ATP Synthase

Adenosine triphosphate (ATP) is the fuel of life; every living cell must use ATP to carry out its functions. The human body synthesizes its own weight in ATP every day. This synthesis is performed by ATP synthase, a complex of two joined rotating molecular motors. A detailed understanding of how this system functions can impact areas ranging from neurodegenerative disease research to nanotechnology development. First, sugars are metabolized to crowd hydrogen atoms on one side of a membrane. Second, the hydrogen atoms push back across the membrane through a large protein complex called ATP synthase. The flow of hydrogen atoms drives two joined rotating mechanisms in each ATP synthase, resulting in synthesis of ATP from surrounding chemicals. We use MD simulations to study the rotary mechanism which converts torque into cyclical changes of ATP synthase's shape.

ATP synthase is a large (about 100,000 atom) multi-protein complex which includes a transmembrane Fo unit coupled to a solvent-exposed F1 unit via a central stalk. The Fo unit converts a transmembrane electrochemical potential (proton-motive force) into mechanical energy used to rotate the F1 central stalk. The stalk rotates within the surrounding subunits of F1, leading to cyclic conformational changes in the three catalytic sites in F1 and, thereby, to ATP synthesis. ATP synthase can also function in the reverse direction, hydrolyzing ATP and utilizing the released energy to pump protons across the membrane.

The three ATP synthase catalytic sites are seen in X-ray structures of F1, one in each of the subunit pairs arranged pseudo-symmetrically around the central stalk. The Fo-driven rotation of the F1 central stalk relative to the surrounding subunits is thought to drive the sites through at least three conformational states per rotation, with each site synthesizing one ATP molecule per rotation. The reverse reaction has been directly visualized; when ATP is hydrolyzed by F1, the central stalk is observed to spin, with the cyclic changes in F1 presumably producing the required torque. Conformation changes in the surrounding pairs also appear to be cooperative, with the coupling likely being transmitted both between neighboring pairs and through the central stalk. Mutation experiments have identified residues important to pairs-stalk interactions and several schemes for F1 synthase subunit interactions have been proposed.

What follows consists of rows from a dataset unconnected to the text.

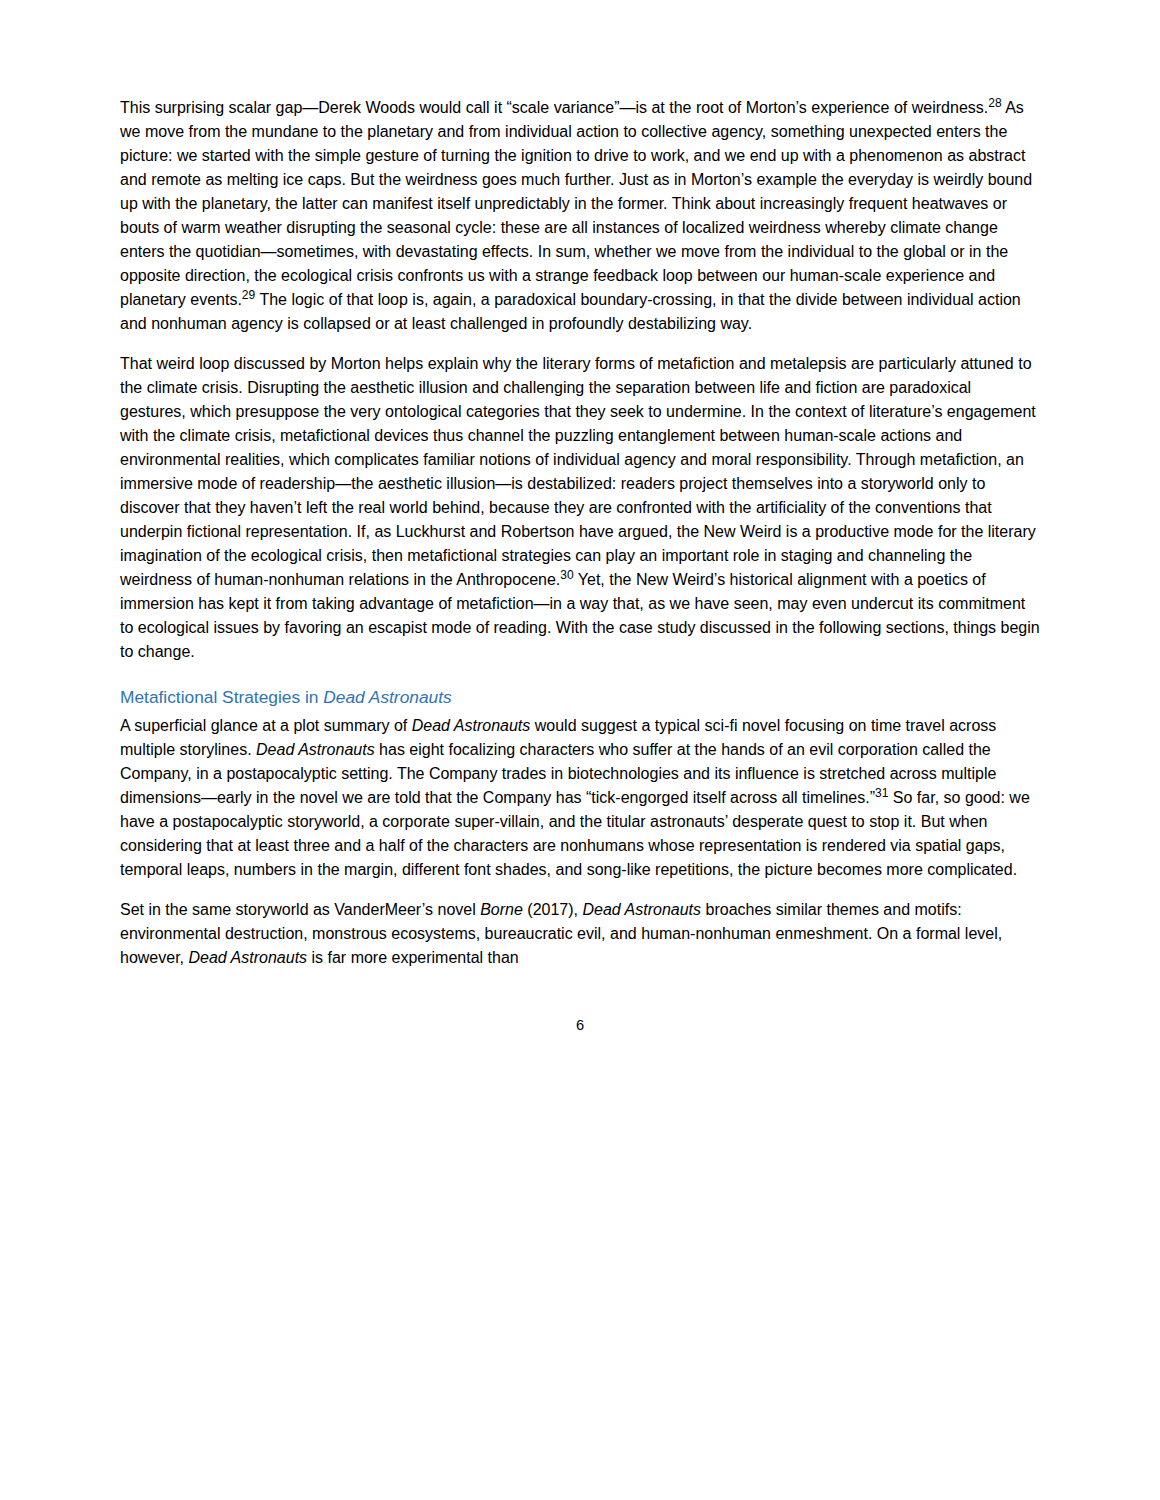This surprising scalar gap—Derek Woods would call it “scale variance”—is at the root of Morton’s experience of weirdness.28 As we move from the mundane to the planetary and from individual action to collective agency, something unexpected enters the picture: we started with the simple gesture of turning the ignition to drive to work, and we end up with a phenomenon as abstract and remote as melting ice caps. But the weirdness goes much further. Just as in Morton’s example the everyday is weirdly bound up with the planetary, the latter can manifest itself unpredictably in the former. Think about increasingly frequent heatwaves or bouts of warm weather disrupting the seasonal cycle: these are all instances of localized weirdness whereby climate change enters the quotidian—sometimes, with devastating effects. In sum, whether we move from the individual to the global or in the opposite direction, the ecological crisis confronts us with a strange feedback loop between our human-scale experience and planetary events.29 The logic of that loop is, again, a paradoxical boundary-crossing, in that the divide between individual action and nonhuman agency is collapsed or at least challenged in profoundly destabilizing way.
That weird loop discussed by Morton helps explain why the literary forms of metafiction and metalepsis are particularly attuned to the climate crisis. Disrupting the aesthetic illusion and challenging the separation between life and fiction are paradoxical gestures, which presuppose the very ontological categories that they seek to undermine. In the context of literature’s engagement with the climate crisis, metafictional devices thus channel the puzzling entanglement between human-scale actions and environmental realities, which complicates familiar notions of individual agency and moral responsibility. Through metafiction, an immersive mode of readership—the aesthetic illusion—is destabilized: readers project themselves into a storyworld only to discover that they haven’t left the real world behind, because they are confronted with the artificiality of the conventions that underpin fictional representation. If, as Luckhurst and Robertson have argued, the New Weird is a productive mode for the literary imagination of the ecological crisis, then metafictional strategies can play an important role in staging and channeling the weirdness of human-nonhuman relations in the Anthropocene.30 Yet, the New Weird’s historical alignment with a poetics of immersion has kept it from taking advantage of metafiction—in a way that, as we have seen, may even undercut its commitment to ecological issues by favoring an escapist mode of reading. With the case study discussed in the following sections, things begin to change.
Metafictional Strategies in Dead Astronauts
A superficial glance at a plot summary of Dead Astronauts would suggest a typical sci-fi novel focusing on time travel across multiple storylines. Dead Astronauts has eight focalizing characters who suffer at the hands of an evil corporation called the Company, in a postapocalyptic setting. The Company trades in biotechnologies and its influence is stretched across multiple dimensions—early in the novel we are told that the Company has “tick-engorged itself across all timelines.”31 So far, so good: we have a postapocalyptic storyworld, a corporate super-villain, and the titular astronauts’ desperate quest to stop it. But when considering that at least three and a half of the characters are nonhumans whose representation is rendered via spatial gaps, temporal leaps, numbers in the margin, different font shades, and song-like repetitions, the picture becomes more complicated.
Set in the same storyworld as VanderMeer’s novel Borne (2017), Dead Astronauts broaches similar themes and motifs: environmental destruction, monstrous ecosystems, bureaucratic evil, and human-nonhuman enmeshment. On a formal level, however, Dead Astronauts is far more experimental than
6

Our simulations examine in detail how the interaction and deformation of the F1 subunits couple an applied torque to the cyclic transformation of the catalytic binding sites. There is a large body of experimental investigation into the interactions among these subunits and how these relate to F1 function. Results range from estimates of the elastic moduli of the central stalk to identification of specific residues likely involved in inter-subunit force transmission. However, many mechanical details and properties of the rotating system, which could help explain torque--catalysis coupling, can not be obtained experimentally.

We use steered molecular dynamics (SMD) simulations to apply a torque to F1, in order to directly examine the cooperative interactions between all parts of F1 and observe how the conformations and energies in our model evolve as a torqued rotation progresses. This allows us to characterize: 1) the function of the coupling mechanism, including residues involved in inter-subunit communication, large conformational changes during the cycle, and roles of elastic energy storage throughout the cycle steps; 2) the state of the catalytic sites during torqued rotation, including residues and water molecules involved in stabilizing transition states, and nucleotide binding/release.